● **Required work**
Rescale the stretch from the line containing "left shoulder: (201, 185, 8)" through the line containing "right knee: (439, 447, 5)", and write out only those lines, all of them, both ends included. Multiply every keypoint coordinate and depth value by 0.3 and round to whole numbers with halves rounded up, leaving every other figure unchanged.

(Items from a data source)

====================

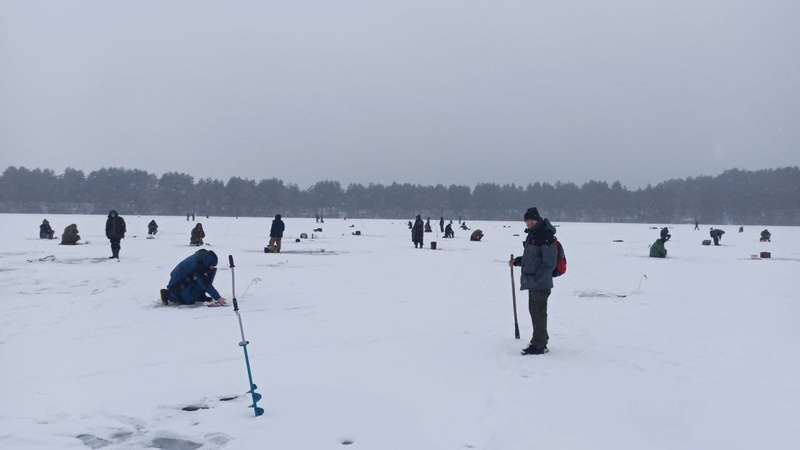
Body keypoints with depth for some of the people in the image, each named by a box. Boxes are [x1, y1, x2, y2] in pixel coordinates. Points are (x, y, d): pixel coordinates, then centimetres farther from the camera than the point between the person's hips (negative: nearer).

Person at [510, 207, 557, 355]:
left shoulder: (546, 237, -17)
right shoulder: (532, 235, 14)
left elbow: (549, 263, -21)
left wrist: (536, 278, -21)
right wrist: (516, 261, 10)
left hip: (540, 283, -10)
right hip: (533, 283, 10)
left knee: (539, 313, -4)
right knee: (534, 310, 17)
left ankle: (539, 346, 3)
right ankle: (541, 341, 29)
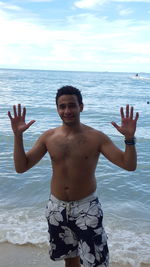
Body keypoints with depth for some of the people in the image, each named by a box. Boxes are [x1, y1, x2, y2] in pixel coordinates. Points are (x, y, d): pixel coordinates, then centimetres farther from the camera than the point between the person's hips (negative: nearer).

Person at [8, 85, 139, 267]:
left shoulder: (96, 137, -11)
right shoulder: (48, 137, -3)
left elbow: (129, 165, -13)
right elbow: (21, 167, -5)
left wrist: (129, 138, -31)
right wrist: (18, 135, -16)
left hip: (86, 208, -3)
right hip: (57, 208, 3)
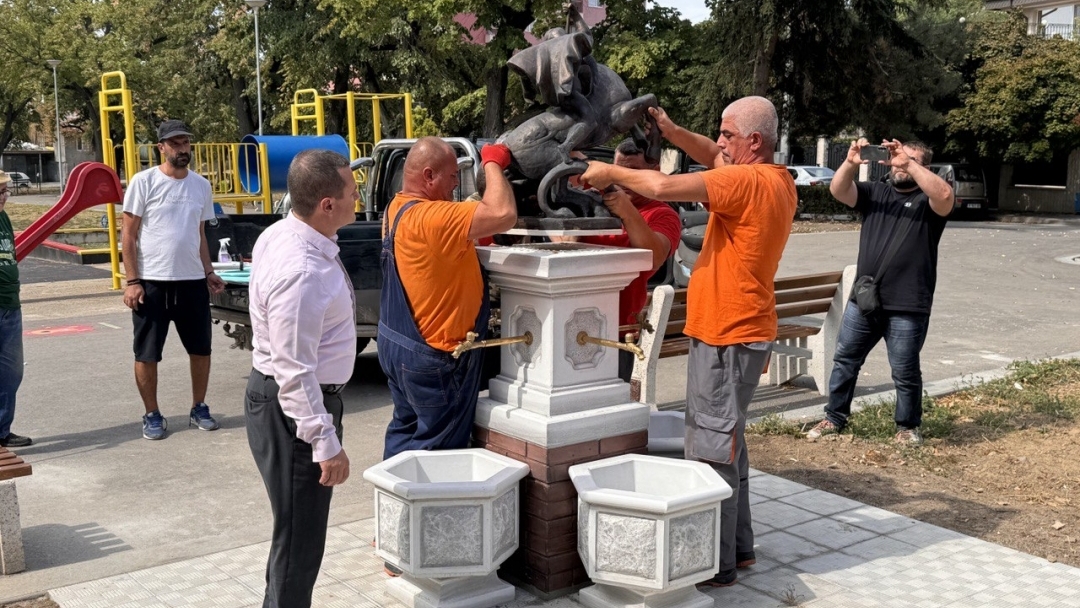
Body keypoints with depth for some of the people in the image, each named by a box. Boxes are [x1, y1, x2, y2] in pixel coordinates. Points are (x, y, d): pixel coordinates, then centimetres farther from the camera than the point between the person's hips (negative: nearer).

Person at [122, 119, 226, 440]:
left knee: (201, 349, 11)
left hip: (193, 281, 4)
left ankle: (199, 408, 26)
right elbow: (128, 236, -6)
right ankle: (152, 415, 18)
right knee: (147, 354, 4)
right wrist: (132, 281, -12)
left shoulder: (201, 185, 8)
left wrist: (208, 273, 11)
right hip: (152, 282, -4)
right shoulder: (144, 182, -6)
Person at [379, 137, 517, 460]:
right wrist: (493, 163, -18)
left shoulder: (398, 209, 6)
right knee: (439, 447, 5)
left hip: (396, 345, 10)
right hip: (434, 356, -10)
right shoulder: (429, 217, -26)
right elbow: (504, 214, -34)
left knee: (406, 430, 22)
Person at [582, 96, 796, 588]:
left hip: (728, 339, -10)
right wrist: (674, 133, 4)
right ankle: (737, 546, 30)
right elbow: (715, 158, 22)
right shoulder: (769, 178, 10)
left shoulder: (751, 182, -18)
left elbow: (665, 186, -23)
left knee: (714, 453, -3)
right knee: (725, 445, 19)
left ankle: (717, 565, 5)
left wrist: (611, 173, -8)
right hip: (732, 332, 10)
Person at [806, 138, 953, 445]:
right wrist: (850, 163, -22)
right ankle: (835, 417, 26)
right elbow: (838, 190, -3)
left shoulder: (927, 201, 0)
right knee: (844, 360, 12)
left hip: (907, 307, -4)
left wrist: (909, 163, -26)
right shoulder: (875, 193, 12)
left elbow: (944, 194, -24)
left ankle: (907, 426, 24)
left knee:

====================

● **Final answer**
left shoulder: (60, 56, 2)
left wrist: (62, 82, 3)
right hip: (46, 85, -1)
right shoulder: (43, 55, -2)
Person at [379, 137, 517, 460]:
right wrist: (148, 49, -5)
left shoulder: (119, 63, 2)
right knee: (132, 134, 2)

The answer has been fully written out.